Your response should be the lines from the one holding "left elbow: (299, 880)" to the last line of the data below, copied exactly and with no additions.

%%

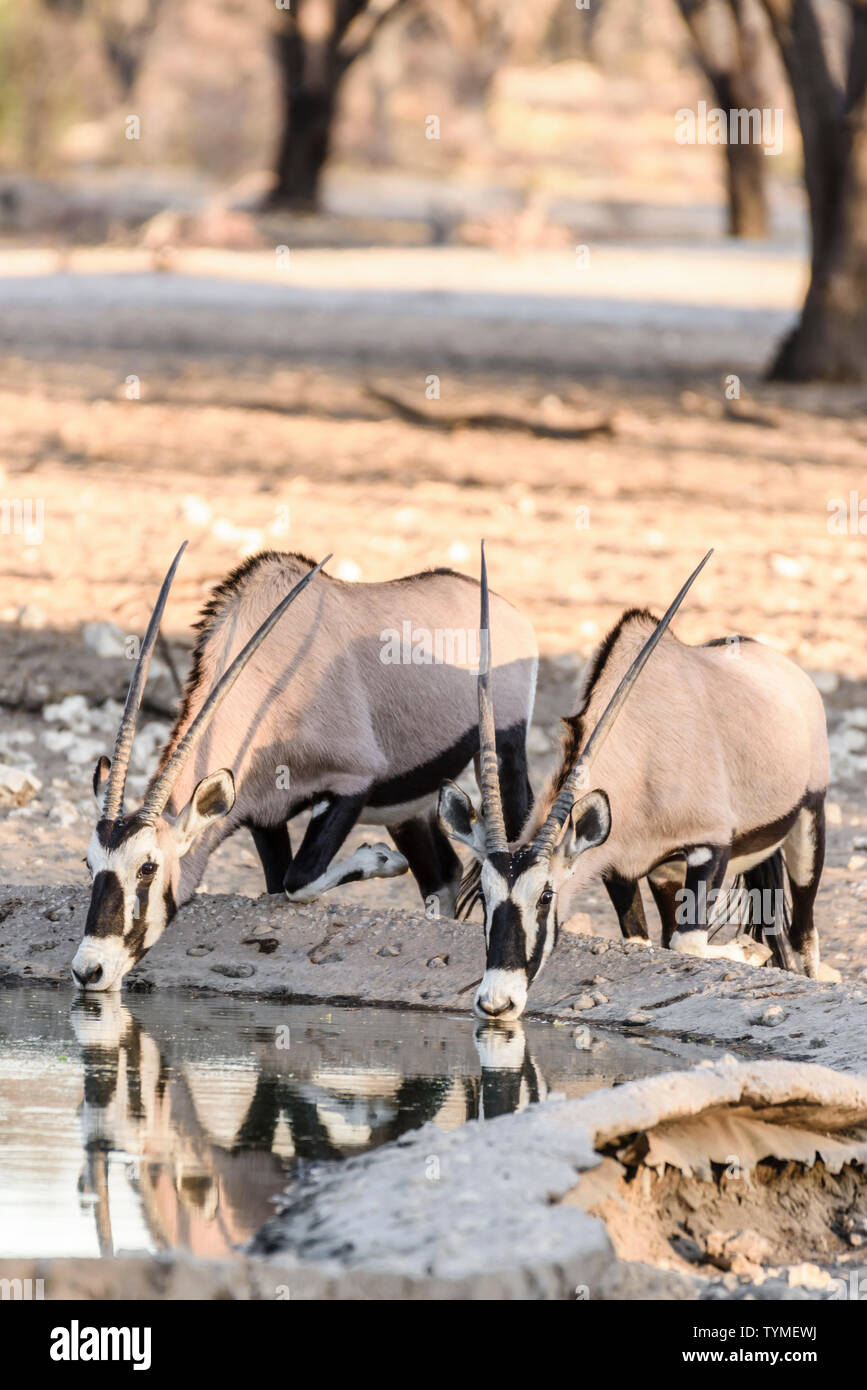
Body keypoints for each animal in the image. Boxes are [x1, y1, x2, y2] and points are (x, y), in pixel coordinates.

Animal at [72, 542, 536, 989]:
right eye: (89, 864)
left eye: (147, 867)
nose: (88, 970)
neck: (267, 685)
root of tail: (507, 609)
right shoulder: (264, 816)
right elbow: (278, 885)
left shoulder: (351, 783)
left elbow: (299, 880)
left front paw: (380, 858)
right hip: (410, 809)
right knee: (442, 874)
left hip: (503, 749)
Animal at [436, 544, 828, 1023]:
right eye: (485, 895)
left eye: (546, 896)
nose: (497, 1002)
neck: (643, 757)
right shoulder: (619, 868)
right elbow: (646, 942)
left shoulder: (711, 846)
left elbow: (688, 942)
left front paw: (748, 952)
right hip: (668, 876)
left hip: (807, 823)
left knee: (804, 934)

%%

Exercise output
left elbow: (299, 880)
left front paw: (380, 858)
right hip: (410, 809)
right knee: (442, 874)
left hip: (503, 749)
Animal at [436, 544, 828, 1023]:
right eye: (485, 895)
left eye: (546, 896)
nose: (497, 1002)
neck: (643, 757)
right shoulder: (619, 868)
right elbow: (646, 942)
left shoulder: (711, 846)
left elbow: (688, 942)
left front paw: (748, 952)
right hip: (668, 876)
left hip: (807, 823)
left knee: (804, 934)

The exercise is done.